Él sólo conocía a la muerta porque vivía desprendido del mundo, cuyo olor se le aplastaba «en la ropa, en el rostro, en las manos, como si fuese el único enemigo del mundo, acorralado, sediento,...» (pág. 67): sólo vive, como ya hemos mencionado, en la presencia de los libros: su vida es un vivir muerto para los hombres, ser un muerto en la cama de su mujer, etc., sin embargo, convocada la muerte, muerta ella, se abre a la vida que no es de silencio y escucha a un desconocido, se deja impregnar por las palabras del otro. Ésta es la relación paradójica que pone en funcionamiento el cuento.

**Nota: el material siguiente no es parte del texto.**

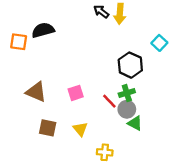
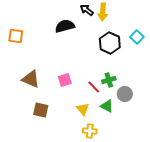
black semicircle: (43, 30) -> (65, 26), moved
black hexagon: (130, 65) -> (110, 43), moved
gray circle: (127, 109) -> (125, 94), moved
green triangle: (135, 123) -> (107, 106), moved
yellow triangle: (80, 129) -> (83, 109), moved

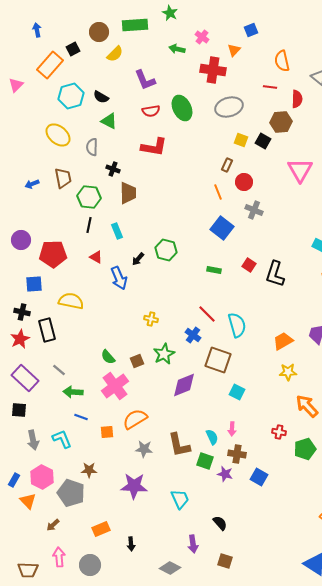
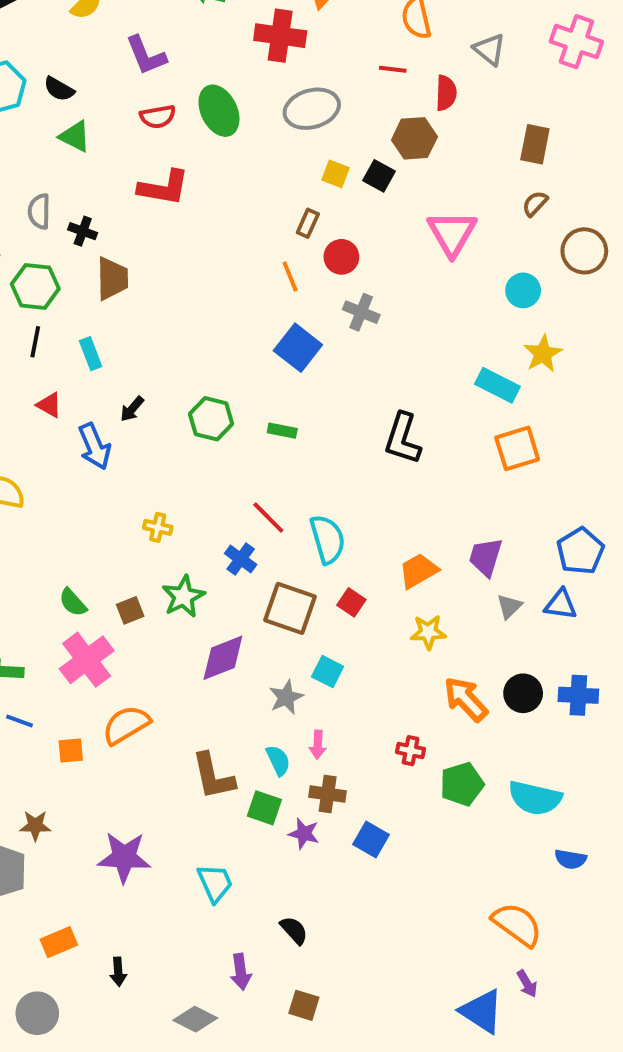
gray semicircle: (92, 147) -> (39, 211), moved
green hexagon: (166, 250) -> (211, 419), moved
red square: (249, 265) -> (351, 602), moved
gray star: (144, 449) -> (286, 697), moved, turned -30

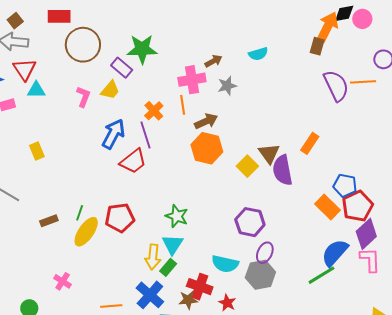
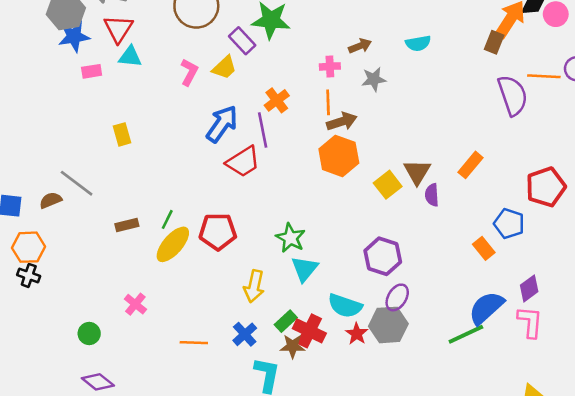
pink cross: (192, 80) -> (330, 66), size x0.6
orange line: (363, 82) -> (544, 76), moved
orange line: (183, 105) -> (328, 102), moved
purple semicircle: (283, 170) -> (432, 195), size x0.6
red pentagon: (358, 206) -> (546, 187), moved
orange rectangle: (328, 207) -> (484, 248), size x0.7
purple diamond: (366, 234) -> (529, 288), size x0.7
cyan triangle: (173, 244) -> (304, 269), moved
green rectangle: (168, 267) -> (286, 321), moved
blue cross: (150, 295) -> (245, 334), size x0.7
red star: (227, 303) -> (357, 334), moved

En síntesis, la muerte es una socia oculta para Marta, pues le permite fugarse de su marido: ésa es la sorpresa que nos revela el cuento al final, en esos retazos del yo de la propia muerta.

Para concluir, sólo reiterar que lo que parece unir a los «yoes» desprendidos de estos cuentos es la vivencia en tiempos vacíos, independientemente de cuál sea la relación que establezcan con la muerte. Son «yoes» vacíos de tiempo y, por ello, el silencio no succiona sus vidas, sino que llena el tiempo vacío. Un espacio sin palabras que el viudo de este último cuento llenaba con las de los libros, imposibles de vivir, pero nombrada la muerte, se rompe ese tiempo vacío, ese tiempo perpetuo, sólo roto por el silencio. «No sabíamos hablar, no teníamos tema, no deseábamos nada» (pág. 74) es el epitafio común a todos los habitantes de estos cuentos sobrevolados por «la muerte y otras sorpresas».